Path of Exile is the free-to-play action RPG that just won’t stop giving. The release of Ascendancy today at 12pm PT (Path of Exile servers will go down at 9am PT) marks its fourth major expansion, and the patch notes would be capable of filling the sort of dusty, arcane tome you’d expect to find in the Lord’s Labyrinth it introduces.
The highlights are the Trials of Ascendancy, the Labyrinth itself, nineteen Ascendancy classes, new Enchantments and the Perandus Challenge Leagues. The Trials of Ascendancy are a sort of deadly training mission set by Emperor Izaro to find a worthy successor: there are six in all, with versions for each difficulty level, which introduce you to the different types of trap you can expect to encounter in the Lord’s Labyrinth. Beat all six on one difficulty level, and the Labyrinth opens up in the Sarn Encampment.

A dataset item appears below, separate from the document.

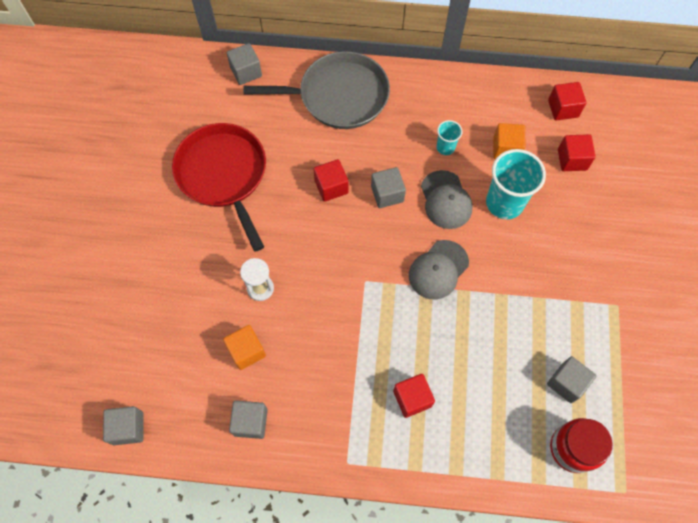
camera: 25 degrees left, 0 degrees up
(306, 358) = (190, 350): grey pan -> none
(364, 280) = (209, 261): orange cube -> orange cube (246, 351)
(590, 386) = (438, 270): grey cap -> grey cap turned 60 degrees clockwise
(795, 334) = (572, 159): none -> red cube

The Labyrinth combines all the devious traps you faced in the trials and assumes a new layout each day. You have to beat it in a single life—dying sends you screaming back to the beginning again. The same goes for portalling out mid-run. In the depths, you’ll battle Izaro three times and, because he’s the awkward sort, the mechanics of the fight not only change daily but between bouts as he learns from your playstyle. By beating him (along with other challenges in the Labyrinth) you earn treasure keys which are used to unlock chests at the end of the dungeon.
Those chests contain more than the standard loot. After beating the Labyrinth for the first time, you can pick one of the three Ascendancy classes that correspond to your core class. From then on, completing the Labyrinth for the first time on the other difficulty levels grants skill points to spend in that tree. Enchantments, on the other hand, are awarded after every successful run.
Finally, if you fancy a fresh start, the Perandus Challenge Leagues boast a set of 40 new challenges in addition to caches of hidden Perandus family treasure (with obligatory guardians) which can be exchanged for equipment and artefacts.
This is a brutal summary of monolithic patch notes, so if you’re invested in a particular build or bugfix, you’d better scour the source material to be safe.